Entries taken from a collection:

********

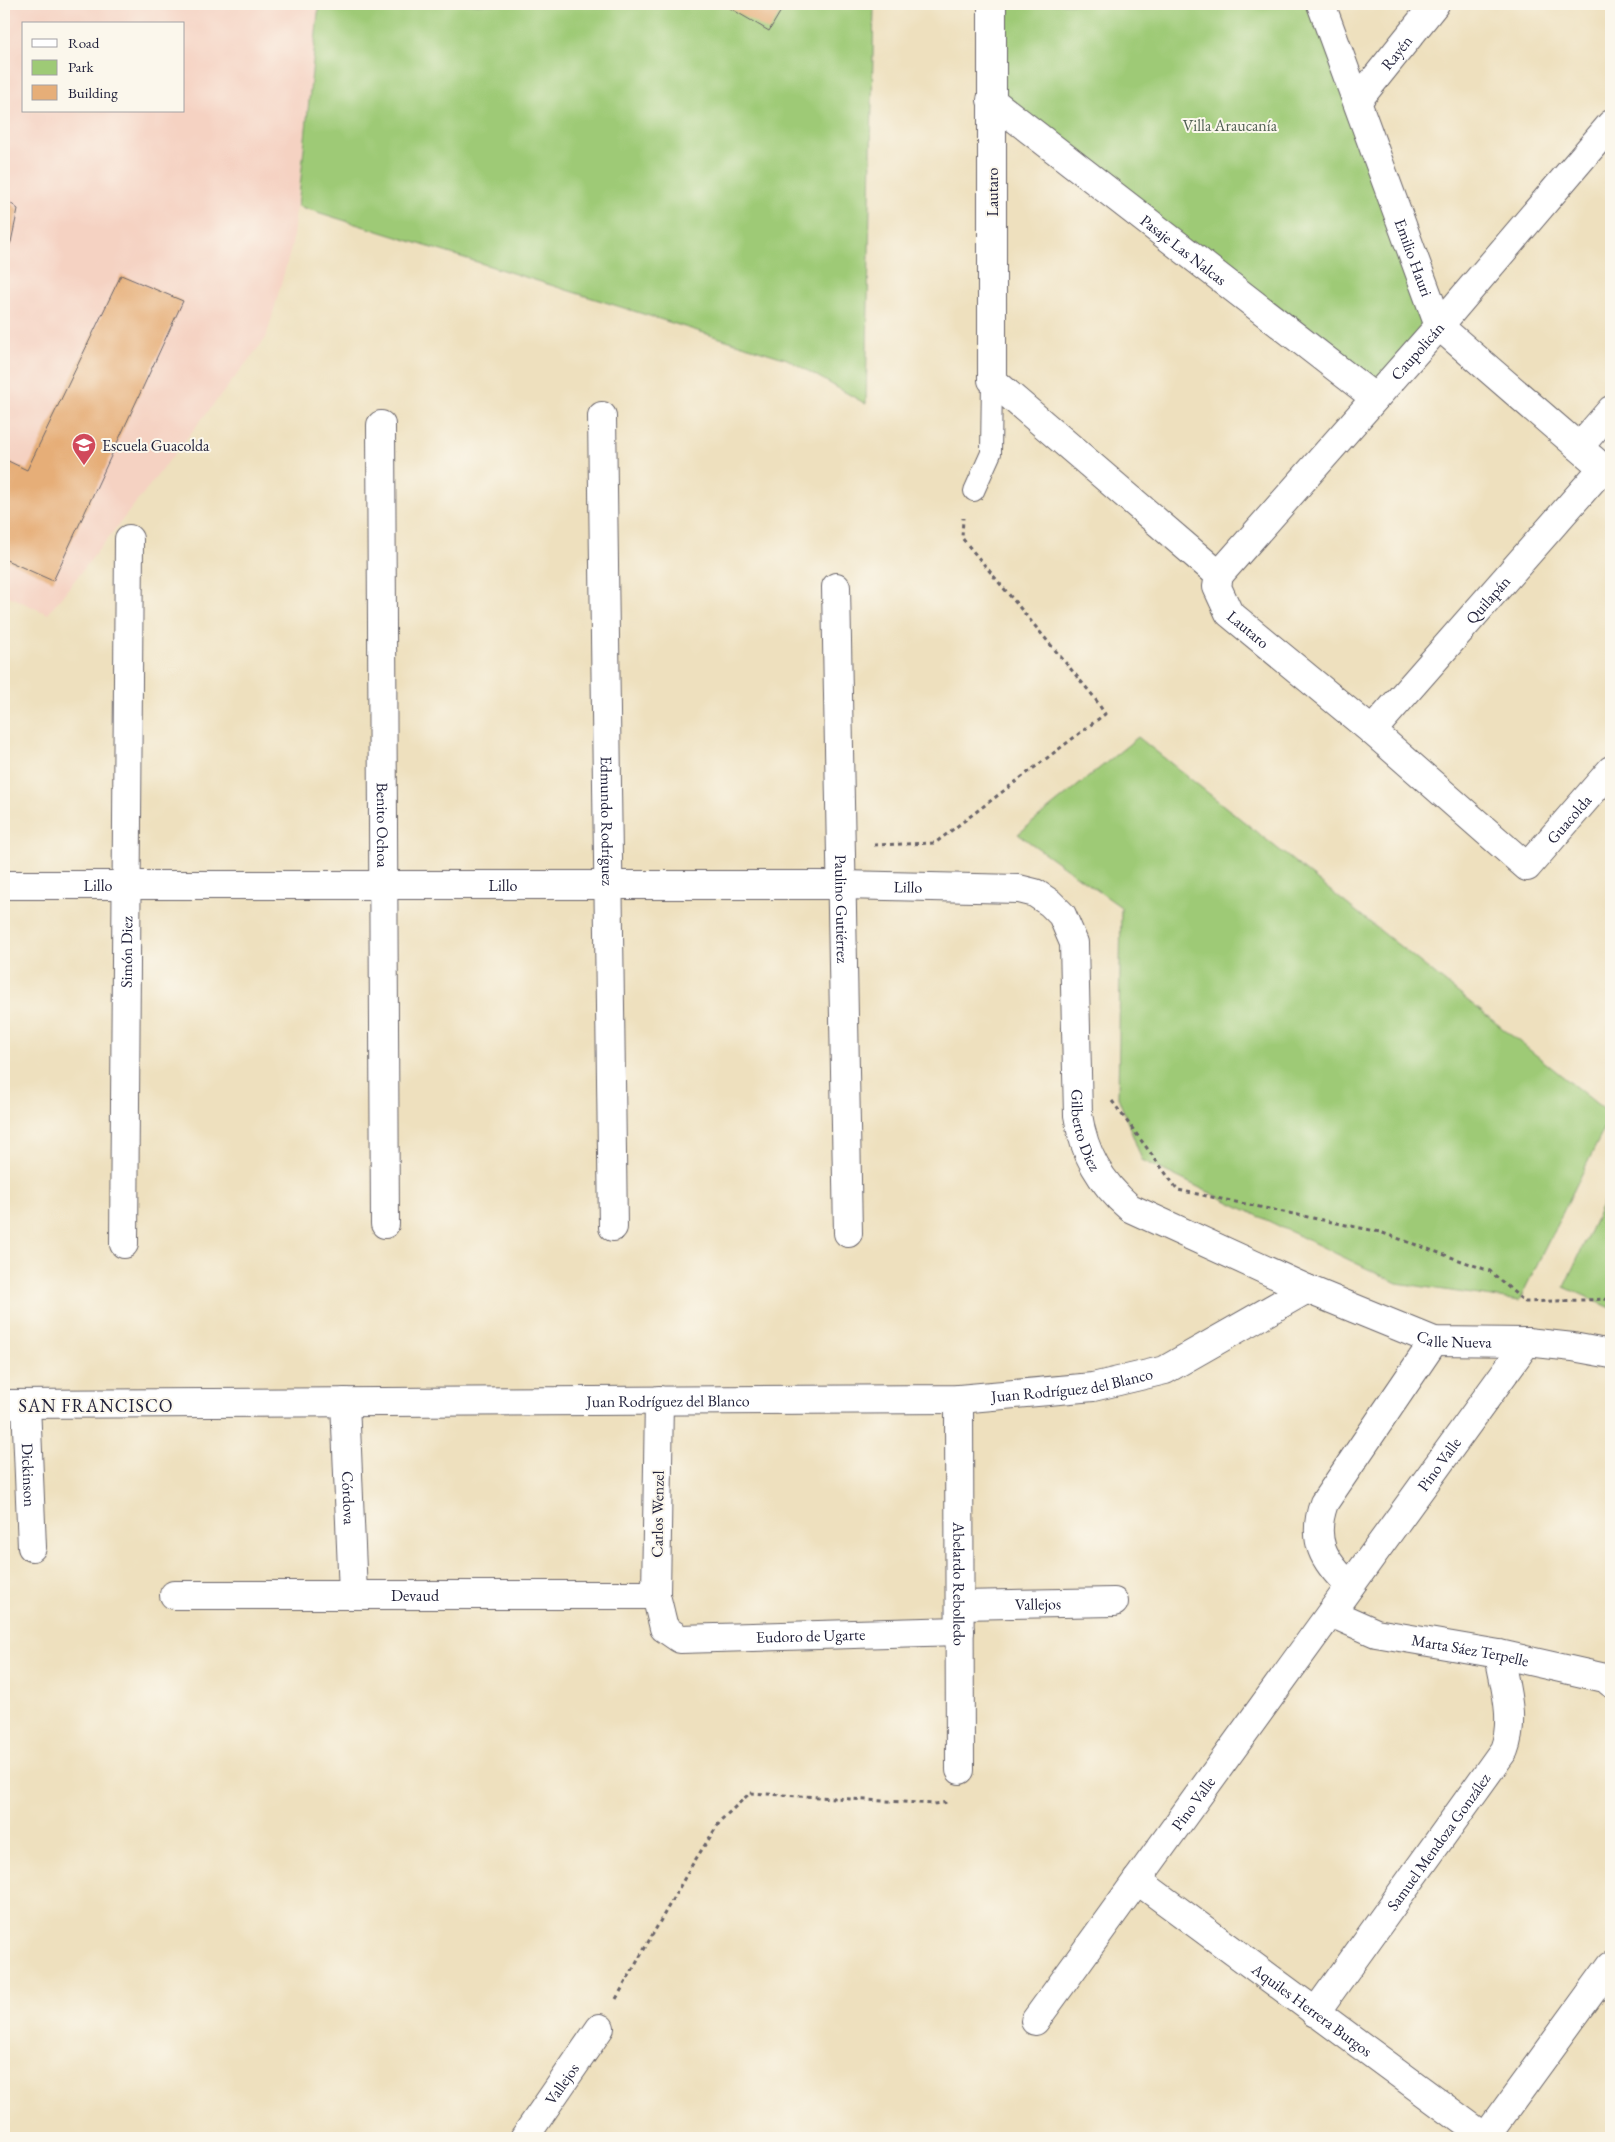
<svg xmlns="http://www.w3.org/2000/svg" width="1615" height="2142" font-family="'EB Garamond',serif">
<rect width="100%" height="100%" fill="#fbf7ec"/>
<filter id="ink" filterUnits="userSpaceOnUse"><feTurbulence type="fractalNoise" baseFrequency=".02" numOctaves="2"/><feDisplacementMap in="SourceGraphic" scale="10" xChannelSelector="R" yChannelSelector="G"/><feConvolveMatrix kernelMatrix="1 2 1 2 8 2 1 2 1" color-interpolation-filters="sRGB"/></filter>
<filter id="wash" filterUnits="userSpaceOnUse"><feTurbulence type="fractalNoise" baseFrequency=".0096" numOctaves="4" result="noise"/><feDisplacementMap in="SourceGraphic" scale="20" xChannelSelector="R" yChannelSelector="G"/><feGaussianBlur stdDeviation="1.12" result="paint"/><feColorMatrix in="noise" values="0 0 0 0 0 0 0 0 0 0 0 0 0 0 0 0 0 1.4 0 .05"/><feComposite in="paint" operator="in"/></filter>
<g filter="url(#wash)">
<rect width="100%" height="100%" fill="#eee0be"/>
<path fill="#f5d2c2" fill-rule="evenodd" d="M4 4H319L292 245 266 338 48 614 4 594ZM24 24H184V111H24Z"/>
<path fill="#9eca76" stroke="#607658" d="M319 4H874L866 404 787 359 298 206Z
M999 4H1314L1432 325 1375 393 998 99Z
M1138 737 1611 1115 1519 1301 1397 1283 1142 1160 1118 1097 1121 907 1018 834Z
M1611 1186V1308L1564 1287Z"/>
<g id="blocks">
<path fill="#e6ae78" d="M723 4H785L769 31Z
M4 198 18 209 11 242 4 255Z
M121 275 183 301 53 581 4 559V459L27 470Z"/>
</g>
</g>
<g filter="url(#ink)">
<use href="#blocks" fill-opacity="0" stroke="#696469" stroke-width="1"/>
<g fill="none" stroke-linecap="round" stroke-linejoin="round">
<defs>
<path id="service" d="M974 491 991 453 992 380"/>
<g id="minor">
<path d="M992 4V380L1219 575"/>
<path id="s1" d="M1321 4 1439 326 1611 475"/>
<path id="s2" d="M991 100 1375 398"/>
<path id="s3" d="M1358 100 1435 4"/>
<path id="s4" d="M602 416 613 1227"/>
<path id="s5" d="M381 425 385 1224"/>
<path d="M1579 447 1611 410"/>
<path id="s6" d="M1219 575 1439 326 1611 124"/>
<path id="s7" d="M1219 575 1217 587 1229 613 1372 731 1527 867 1611 770"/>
<path id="s8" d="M836 587 848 1233"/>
<path id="s9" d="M1372 731 1603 468"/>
<path id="s10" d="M4 885H842L1019 889 1035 893 1050 903 1062 915 1074 943 1078 1115C1084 1154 1100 1182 1130 1208L1307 1289 1434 1341 1527 1342 1573 1347 1611 1354"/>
<path id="s11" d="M124 1244 129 539"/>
<path id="s12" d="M959 1399 960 1770"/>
<path id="s13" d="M659 1400 656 1595 664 1628 680 1639 960 1631"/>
<path id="s14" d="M345 1402 353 1594"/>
<path id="s15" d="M4 1404 959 1399 1093 1387 1165 1370 1307 1289"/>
<path id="s16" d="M26 1404 32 1547"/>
<path d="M1350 1586C1323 1561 1311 1540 1324 1503L1434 1341"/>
<path id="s17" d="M174 1595H656"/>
<path id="s18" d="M960 1605 1114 1602"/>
<path id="s19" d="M1331 1613 1376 1633 1499 1654 1605 1678 1611 1683"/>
<path id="s20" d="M1137 1880 1486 2138"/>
<path id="s21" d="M1315 2013 1504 1750C1516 1718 1504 1685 1499 1654"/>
<path id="s22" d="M1035 2021 1527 1342"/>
<path id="s23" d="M524 2138 600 2028"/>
<path d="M1485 2138 1611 1965"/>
</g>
</defs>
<use href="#service" stroke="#696469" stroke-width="22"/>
<use href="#minor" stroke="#696469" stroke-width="30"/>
<path stroke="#696469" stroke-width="3" stroke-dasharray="4 4" stroke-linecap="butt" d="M874 845 935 843 1105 714 1094 697 962 538 963 518
M1112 1101 1178 1190 1380 1232 1490 1271 1525 1302 1611 1299
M616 1999 692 1865 721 1820 750 1793 935 1804 949 1802"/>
<use href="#service" stroke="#fff" stroke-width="20"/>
<use href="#minor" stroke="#fff" stroke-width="28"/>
</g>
</g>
<defs>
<symbol id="school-pin" viewBox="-11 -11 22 30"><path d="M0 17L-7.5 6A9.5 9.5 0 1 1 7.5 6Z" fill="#d1495b" stroke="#fbf7ec"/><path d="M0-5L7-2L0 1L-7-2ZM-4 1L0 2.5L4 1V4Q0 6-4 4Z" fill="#fff"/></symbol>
</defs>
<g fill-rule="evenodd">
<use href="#school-pin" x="70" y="431" width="28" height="38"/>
</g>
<g text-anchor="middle" stroke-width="4" stroke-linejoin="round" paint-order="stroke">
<g font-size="16" fill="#22223b" stroke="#fbf7ec">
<text dy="6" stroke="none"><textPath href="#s3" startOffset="61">Rayén</textPath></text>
<text transform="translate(992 192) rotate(-90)" y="6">Lautaro</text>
<text dy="6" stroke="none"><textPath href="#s2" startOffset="244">Pasaje Las Nalcas</textPath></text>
<text dy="6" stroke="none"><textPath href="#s1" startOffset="270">Emilio Hauri</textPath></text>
<text dy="6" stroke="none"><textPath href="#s6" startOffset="299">Caupolicán</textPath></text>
<text dy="6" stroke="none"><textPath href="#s9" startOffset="175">Quilapán</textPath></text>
<text dy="6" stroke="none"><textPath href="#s7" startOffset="66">Lautaro</textPath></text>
<text dy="6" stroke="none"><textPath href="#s7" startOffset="496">Guacolda</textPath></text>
<text dy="6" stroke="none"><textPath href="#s4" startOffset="405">Edmundo Rodríguez</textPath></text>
<text dy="6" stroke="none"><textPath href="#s5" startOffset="400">Benito Ochoa</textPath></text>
<text dy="6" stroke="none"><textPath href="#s10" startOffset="94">Lillo</textPath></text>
<text dy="6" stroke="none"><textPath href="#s10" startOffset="499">Lillo</textPath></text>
<text dy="6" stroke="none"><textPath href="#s10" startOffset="904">Lillo</textPath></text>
<text dy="6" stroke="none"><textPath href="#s8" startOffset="322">Paulino Gutiérrez</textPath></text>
<text dy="6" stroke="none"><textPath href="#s11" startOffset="292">Simón Diez</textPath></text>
<text dy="6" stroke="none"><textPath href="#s10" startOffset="1285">Gilberto Diez</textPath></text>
<text dy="6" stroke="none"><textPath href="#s10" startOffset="1730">Calle Nueva</textPath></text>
<text dy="6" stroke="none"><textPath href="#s15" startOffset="1069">Juan Rodríguez del Blanco</textPath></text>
<text dy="6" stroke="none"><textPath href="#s15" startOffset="664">Juan Rodríguez del Blanco</textPath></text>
<text dy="6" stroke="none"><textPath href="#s22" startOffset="688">Pino Valle</textPath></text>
<text dy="6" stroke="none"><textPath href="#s16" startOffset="71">Dickinson</textPath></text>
<text dy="6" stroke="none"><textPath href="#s14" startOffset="96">Córdova</textPath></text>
<text transform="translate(657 1514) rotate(-89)" y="6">Carlos Wenzel</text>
<text dy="6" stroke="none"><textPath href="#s12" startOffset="185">Abelardo Rebolledo</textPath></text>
<text dy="6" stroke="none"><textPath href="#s17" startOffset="241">Devaud</textPath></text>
<text dy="6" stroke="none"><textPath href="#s18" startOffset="78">Vallejos</textPath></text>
<text dy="6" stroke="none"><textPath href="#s13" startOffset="379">Eudoro de Ugarte</textPath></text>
<text dy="6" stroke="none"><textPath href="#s19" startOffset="145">Marta Sáez Terpelle</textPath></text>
<text dy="6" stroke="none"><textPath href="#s22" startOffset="269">Pino Valle</textPath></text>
<text dy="6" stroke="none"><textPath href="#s21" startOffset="211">Samuel Mendoza González</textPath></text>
<text dy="6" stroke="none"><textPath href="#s20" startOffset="218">Aquiles Herrera Burgos</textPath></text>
<text dy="6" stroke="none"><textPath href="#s23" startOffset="66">Vallejos</textPath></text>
</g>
<g font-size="16" fill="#4d5d50" stroke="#fbf7ec">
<text x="1230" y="131">Villa Araucanía</text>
</g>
<g font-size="16" fill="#22223b" stroke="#fbf7ec" text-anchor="start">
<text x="102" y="451">Escuela Guacolda</text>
</g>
<g font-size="18" letter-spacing="1" fill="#22223b" stroke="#fbf7ec">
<text x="96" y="1412">SAN FRANCISCO</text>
</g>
</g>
<rect width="1615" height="2142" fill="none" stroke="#fbf7ec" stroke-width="20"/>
<rect x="22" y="22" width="162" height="90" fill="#fbf7ec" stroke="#a4a2a5"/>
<rect x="32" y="39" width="25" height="8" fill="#ffffff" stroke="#a4a2a5"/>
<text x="68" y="48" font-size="15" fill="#22223b">Road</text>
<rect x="32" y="60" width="25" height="15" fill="#9eca76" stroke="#a4a2a5"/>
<text x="68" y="72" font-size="15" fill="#22223b">Park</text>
<rect x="32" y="85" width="25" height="15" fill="#e6ae78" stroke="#a4a2a5"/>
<text x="68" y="98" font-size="15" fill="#22223b">Building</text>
</svg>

********

■ Task item
Report all lines of the data above that include the string "fractalNoise".

■ The completed task
<filter id="ink" filterUnits="userSpaceOnUse"><feTurbulence type="fractalNoise" baseFrequency=".02" numOctaves="2"/><feDisplacementMap in="SourceGraphic" scale="10" xChannelSelector="R" yChannelSelector="G"/><feConvolveMatrix kernelMatrix="1 2 1 2 8 2 1 2 1" color-interpolation-filters="sRGB"/></filter>
<filter id="wash" filterUnits="userSpaceOnUse"><feTurbulence type="fractalNoise" baseFrequency=".0096" numOctaves="4" result="noise"/><feDisplacementMap in="SourceGraphic" scale="20" xChannelSelector="R" yChannelSelector="G"/><feGaussianBlur stdDeviation="1.12" result="paint"/><feColorMatrix in="noise" values="0 0 0 0 0 0 0 0 0 0 0 0 0 0 0 0 0 1.4 0 .05"/><feComposite in="paint" operator="in"/></filter>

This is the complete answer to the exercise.